_Required work_.
Revise the text of the rows below, replacing "Contact" with "Contactez-nous" and leaving everything else unchanged. Omit the pictures from your answer.

_Available records_.
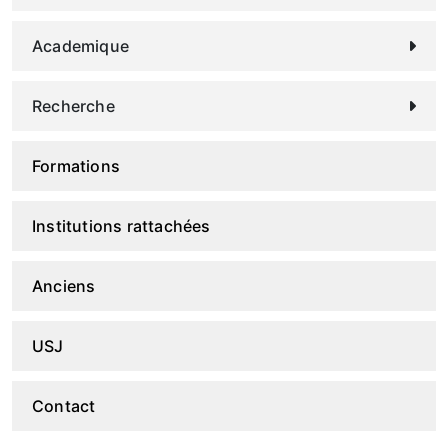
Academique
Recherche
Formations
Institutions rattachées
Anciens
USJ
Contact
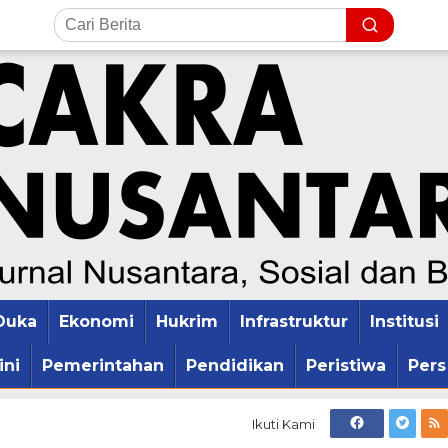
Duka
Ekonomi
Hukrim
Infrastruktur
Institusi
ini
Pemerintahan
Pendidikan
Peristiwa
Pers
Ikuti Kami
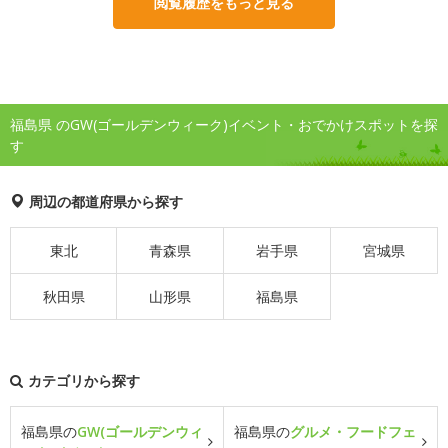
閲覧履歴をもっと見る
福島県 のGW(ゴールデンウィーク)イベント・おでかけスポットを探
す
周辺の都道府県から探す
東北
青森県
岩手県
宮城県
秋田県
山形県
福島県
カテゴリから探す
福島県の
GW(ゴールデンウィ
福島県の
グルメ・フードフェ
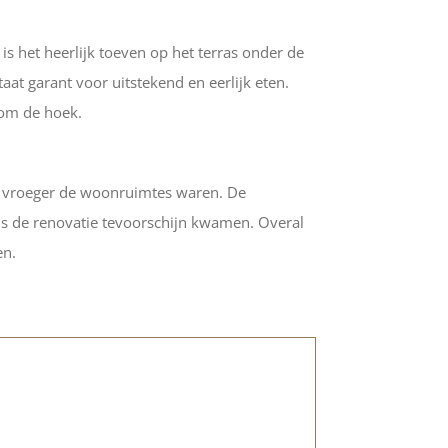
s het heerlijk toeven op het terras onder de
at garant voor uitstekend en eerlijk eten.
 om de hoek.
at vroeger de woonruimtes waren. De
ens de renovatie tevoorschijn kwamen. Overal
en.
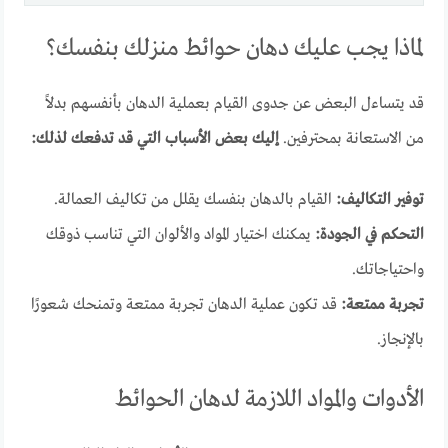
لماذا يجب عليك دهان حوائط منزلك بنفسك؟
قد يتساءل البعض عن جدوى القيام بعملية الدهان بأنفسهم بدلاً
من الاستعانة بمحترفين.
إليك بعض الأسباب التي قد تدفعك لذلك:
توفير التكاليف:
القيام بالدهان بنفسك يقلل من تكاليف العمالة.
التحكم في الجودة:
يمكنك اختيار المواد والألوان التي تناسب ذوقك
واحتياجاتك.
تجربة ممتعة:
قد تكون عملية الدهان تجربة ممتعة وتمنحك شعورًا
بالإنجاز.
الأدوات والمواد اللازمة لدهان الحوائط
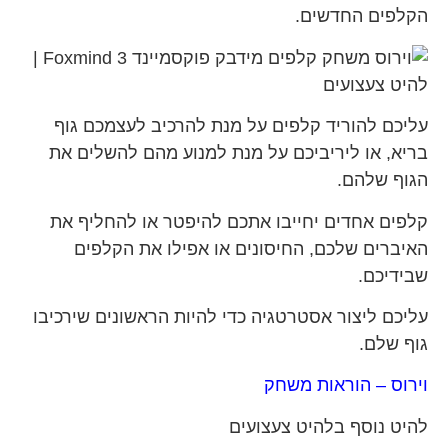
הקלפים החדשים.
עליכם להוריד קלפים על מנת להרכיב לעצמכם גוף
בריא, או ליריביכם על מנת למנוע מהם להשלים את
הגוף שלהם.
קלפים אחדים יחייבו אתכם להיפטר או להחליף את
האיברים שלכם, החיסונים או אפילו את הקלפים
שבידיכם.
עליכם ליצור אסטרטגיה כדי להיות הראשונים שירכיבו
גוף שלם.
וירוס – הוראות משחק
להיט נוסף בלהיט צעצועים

_Result_.
Academique
Recherche
Formations
Institutions rattachées
Anciens
USJ
Contactez-nous
Duka
Ekonomi
Hukrim
Infrastruktur
Institusi
ini
Pemerintahan
Pendidikan
Peristiwa
Pers
Ikuti Kami
閲覧履歴をもっと見る
福島県 のGW(ゴールデンウィーク)イベント・おでかけスポットを探
す
周辺の都道府県から探す
東北
青森県
岩手県
宮城県
秋田県
山形県
福島県
カテゴリから探す
福島県の
GW(ゴールデンウィ
福島県の
グルメ・フードフェ
s het heerlijk toeven op het terras onder de
at garant voor uitstekend en eerlijk eten.
 om de hoek.
at vroeger de woonruimtes waren. De
ens de renovatie tevoorschijn kwamen. Overal
en.
لماذا يجب عليك دهان حوائط منزلك بنفسك؟
قد يتساءل البعض عن جدوى القيام بعملية الدهان بأنفسهم بدلاً
من الاستعانة بمحترفين.
إليك بعض الأسباب التي قد تدفعك لذلك:
توفير التكاليف:
القيام بالدهان بنفسك يقلل من تكاليف العمالة.
التحكم في الجودة:
يمكنك اختيار المواد والألوان التي تناسب ذوقك
واحتياجاتك.
تجربة ممتعة:
قد تكون عملية الدهان تجربة ممتعة وتمنحك شعورًا
بالإنجاز.
الأدوات والمواد اللازمة لدهان الحوائط
הקלפים החדשים.
עליכם להוריד קלפים על מנת להרכיב לעצמכם גוף
בריא, או ליריביכם על מנת למנוע מהם להשלים את
הגוף שלהם.
קלפים אחדים יחייבו אתכם להיפטר או להחליף את
האיברים שלכם, החיסונים או אפילו את הקלפים
שבידיכם.
עליכם ליצור אסטרטגיה כדי להיות הראשונים שירכיבו
גוף שלם.
וירוס – הוראות משחק
להיט נוסף בלהיט צעצועים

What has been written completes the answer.